[DATA FOR THE TASK]

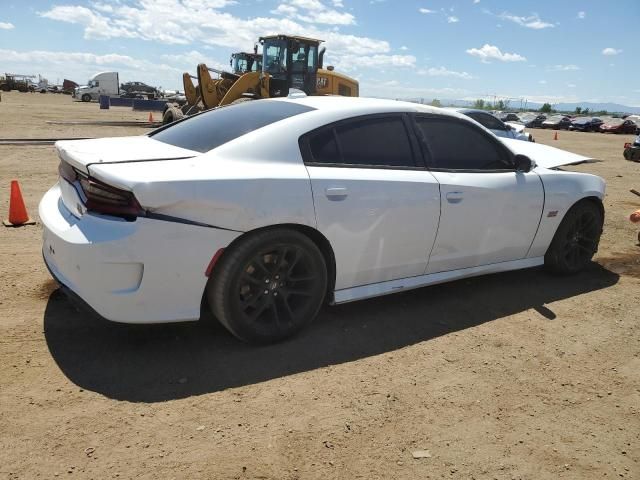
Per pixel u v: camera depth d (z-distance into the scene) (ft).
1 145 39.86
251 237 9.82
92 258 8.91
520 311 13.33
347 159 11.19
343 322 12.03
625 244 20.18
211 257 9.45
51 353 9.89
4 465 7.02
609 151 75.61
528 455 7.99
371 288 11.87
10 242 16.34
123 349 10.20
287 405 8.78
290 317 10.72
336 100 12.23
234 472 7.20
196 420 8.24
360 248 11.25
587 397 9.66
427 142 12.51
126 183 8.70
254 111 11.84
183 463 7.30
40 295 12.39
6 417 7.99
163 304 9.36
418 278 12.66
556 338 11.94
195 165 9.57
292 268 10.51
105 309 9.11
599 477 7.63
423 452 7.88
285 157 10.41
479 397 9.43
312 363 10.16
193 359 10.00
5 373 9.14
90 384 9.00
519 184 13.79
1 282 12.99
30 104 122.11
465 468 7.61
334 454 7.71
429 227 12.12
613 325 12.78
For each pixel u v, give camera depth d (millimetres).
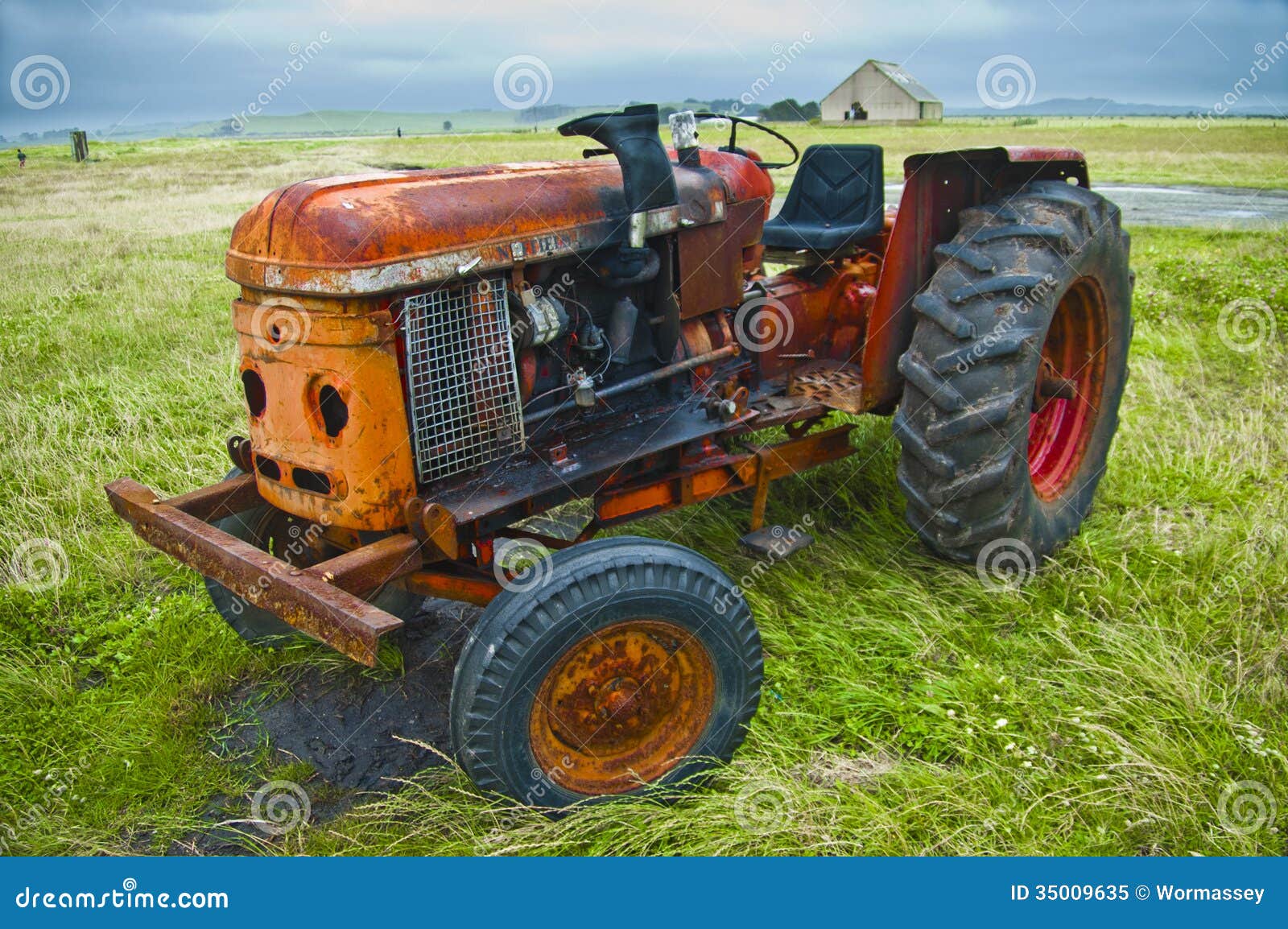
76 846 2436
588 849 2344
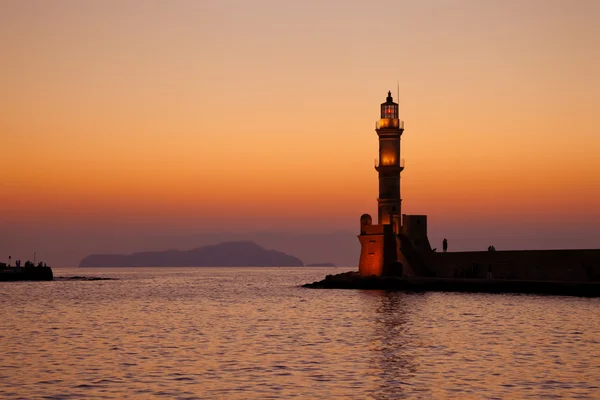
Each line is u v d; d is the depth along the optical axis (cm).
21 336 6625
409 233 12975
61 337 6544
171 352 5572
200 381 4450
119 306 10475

[/DATA FOR THE TASK]

- **WHAT IS BEING ASKED**: Once the pictures are set aside, repeat the remaining data word for word.

- **ANSWER SECTION**:
Per pixel u v: camera depth d (z-distance into the scene) (ft).
1 145 39.86
251 237 9.82
92 258 8.91
520 311 13.33
347 159 11.19
343 322 12.03
625 244 20.18
211 257 9.45
51 353 9.89
4 465 7.02
609 151 75.61
528 455 7.99
371 288 11.87
10 242 16.34
123 349 10.20
287 405 8.78
290 317 10.72
336 100 12.23
234 472 7.20
196 420 8.24
360 248 11.25
587 397 9.66
427 142 12.51
126 183 8.70
254 111 11.84
183 463 7.30
40 295 12.39
6 417 7.99
163 304 9.36
418 278 12.66
556 338 11.94
195 165 9.57
292 268 10.51
105 309 9.11
599 477 7.63
423 452 7.88
285 157 10.41
479 397 9.43
312 363 10.16
193 359 10.00
5 373 9.14
90 384 9.00
519 184 13.79
1 282 12.99
30 104 122.11
465 468 7.61
334 454 7.71
429 227 12.12
613 325 12.78
For each pixel u v, give camera depth d (millimetres).
76 846 2436
588 849 2344
Each line is u v d; d is the depth along the optical axis (cm).
21 336 6625
409 233 12975
61 337 6544
171 352 5572
200 381 4450
119 306 10475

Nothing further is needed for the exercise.